I’ve had the privilege over the last few weeks of traveling around Iowa and meeting with hospital leaders in IHA’s seven districts. The goals of these meetings were to discuss where IHA has been in the past year; provide a current environmental assessment of hospitals; and look into the near future of what’s at stake for hospitals during the debt and deficit debate, which will flare up as the polls are closing on November 6.
As with most interactions with members, these meetings presented opportunities to refine the Association’s message and further evaluate how best to engage hospitals’ various constituencies concerning health care reform and the national debt.
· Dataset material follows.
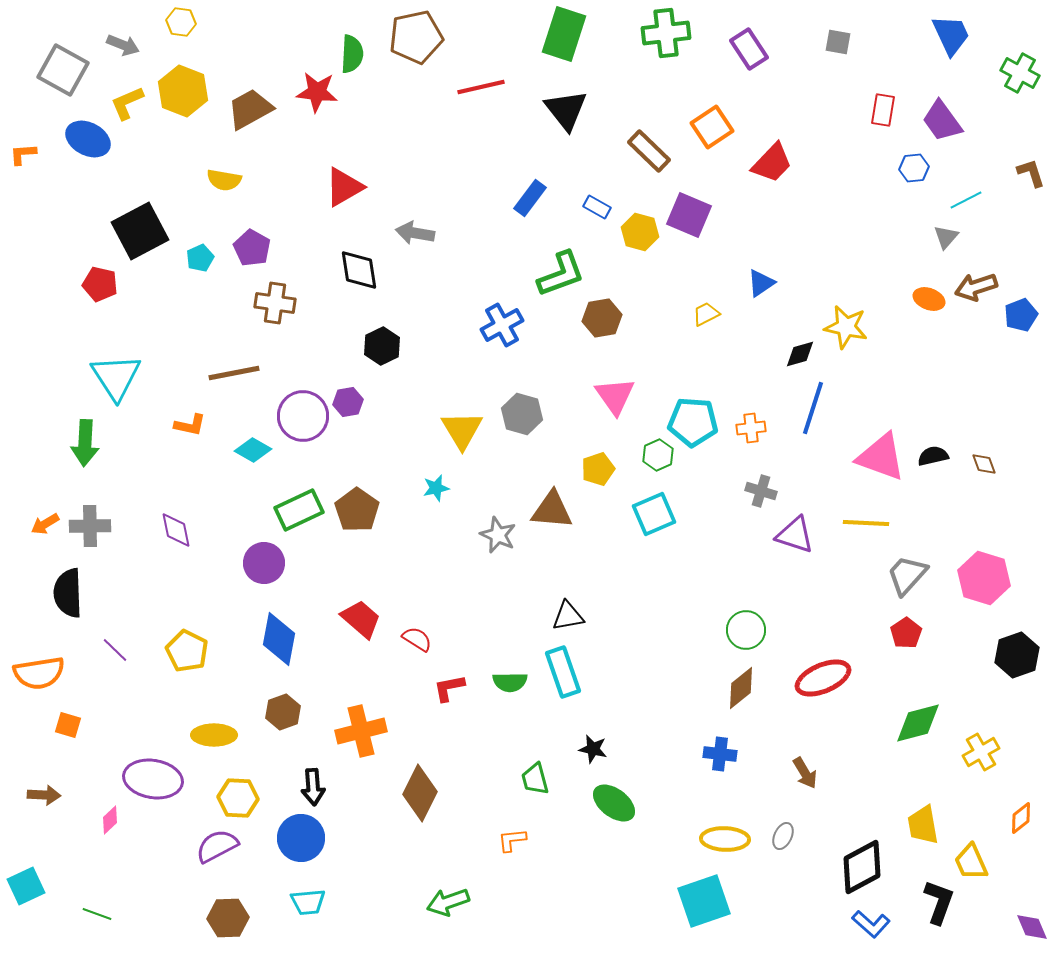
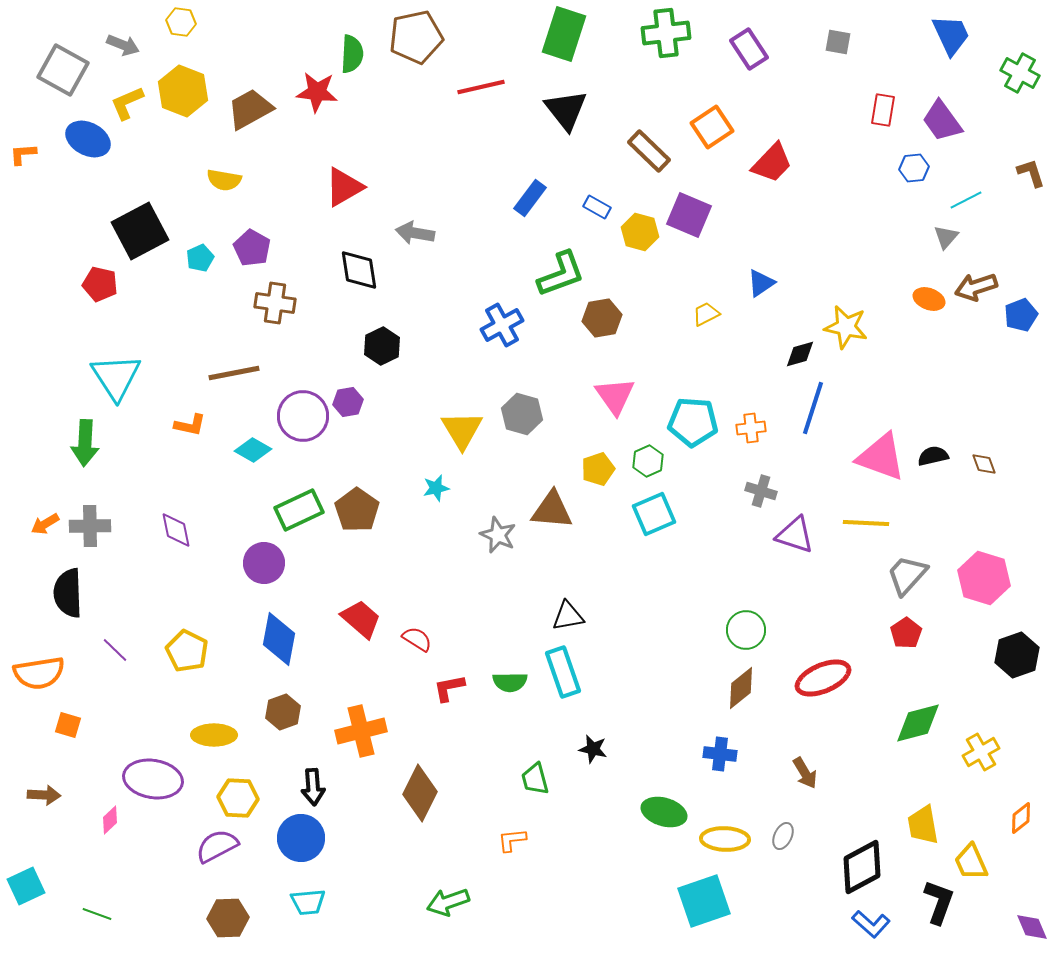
green hexagon at (658, 455): moved 10 px left, 6 px down
green ellipse at (614, 803): moved 50 px right, 9 px down; rotated 21 degrees counterclockwise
For example, one question recently fielded was, “Which political party position on health care is best for hospitals?” As tempting as it may be to allow one’s personal philosophy on government to overrun this question, further reflection on the object of the question, “hospitals,” makes providing a thoughtful response much more challenging.
Health care policy supported by President Obama expands coverage via private market insurance and Medicaid expansion, yet turns over future payment policy for hospitals to an independent (bureaucratic) board, while incenting hospitals and state governments to save money on Medicare and Medicaid with systemic reform, aka Accountable Care Organizations and shared savings programs.
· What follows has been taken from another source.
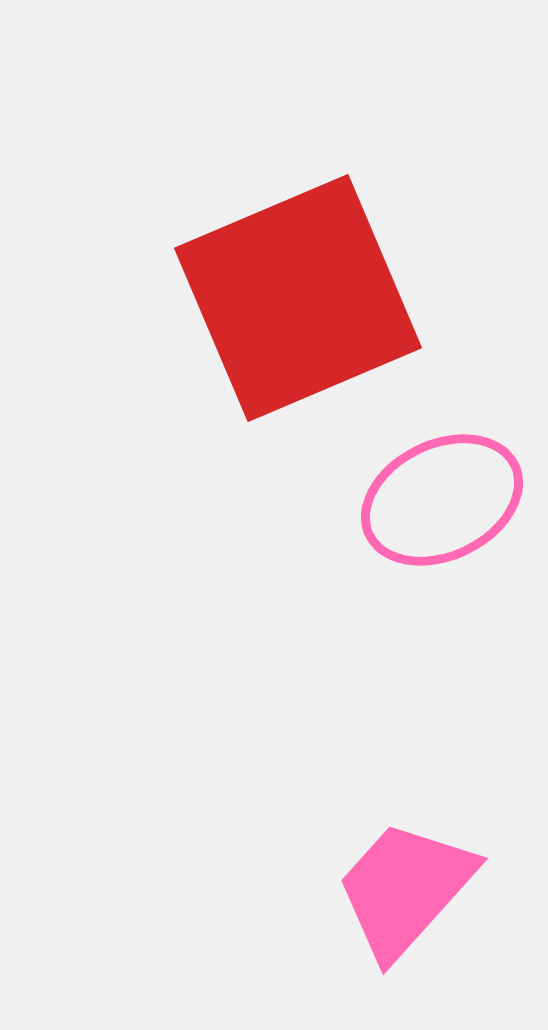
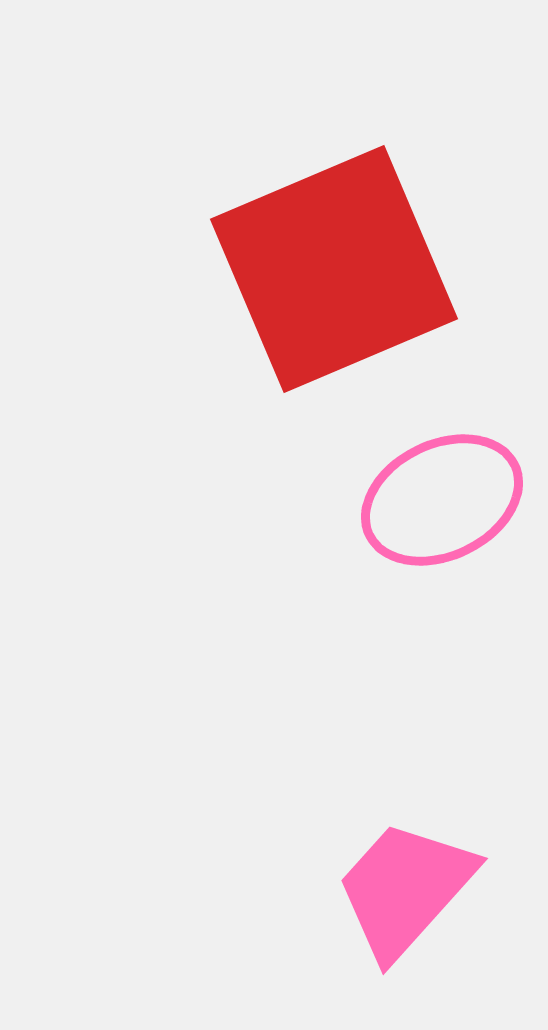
red square: moved 36 px right, 29 px up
Governor Romney articulates repeal of these provisions and replacement with a consumer-oriented system of premium supports for Medicare that will grow based on an inflation index of health care spending as a percent of gross domestic product. For Medicaid, his position is to block grant federal support to the states and limit federal government financial exposure with an inflation index applied to each state’s grant.
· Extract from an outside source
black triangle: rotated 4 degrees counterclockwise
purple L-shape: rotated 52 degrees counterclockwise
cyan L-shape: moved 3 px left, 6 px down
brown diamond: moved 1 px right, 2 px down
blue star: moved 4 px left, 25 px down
Setting aside one’s personal philosophy on government (if that’s possible), the preference of these competing policy options largely relies upon the demographics of the local health care market and one’s individual financial resources. Consumer-oriented or managed care plans for Medicaid and Medicare have worked in densely populated areas where critical mass exists and government payments to insurers are high enough to elicit a plurality of players in the insurance market. Yet, these options have done little to slow the growth of government expenditures in those markets. At the same time, these options exist in limited capacity for less densely populated or rural regions of the country, with Iowa being a case in point. One limited exception to this experience was the initial Medicare drug program which provided additional benefit to seniors while restricting government exposure with a “carve-out” that placed payment responsibility back with the beneficiary.
IHA has focused on the government’s need to pay for value in Medicare and Medicaid. If the system is truly focused on value, health care costs will decline as unnecessary utilization and infrastructure is curtailed. That’s also why IHA launched our “We Care, We Vote” campaign with this fall’s district meetings.
There’s a great deal at stake for hospitals and our country as the debate on the federal debt ensues. There will be many decision points and battles over how to preserve resources to which hospitals currently have access.
IHA’s goal is not only to engage that segment of the electorate employed by Iowa hospitals and make the connection between policy in Washington, D.C. and Iowa’s community hospitals, but also to find voices of reason and moderation that understand the need to preserve what’s best about America’s health care system while we seek to reshape it.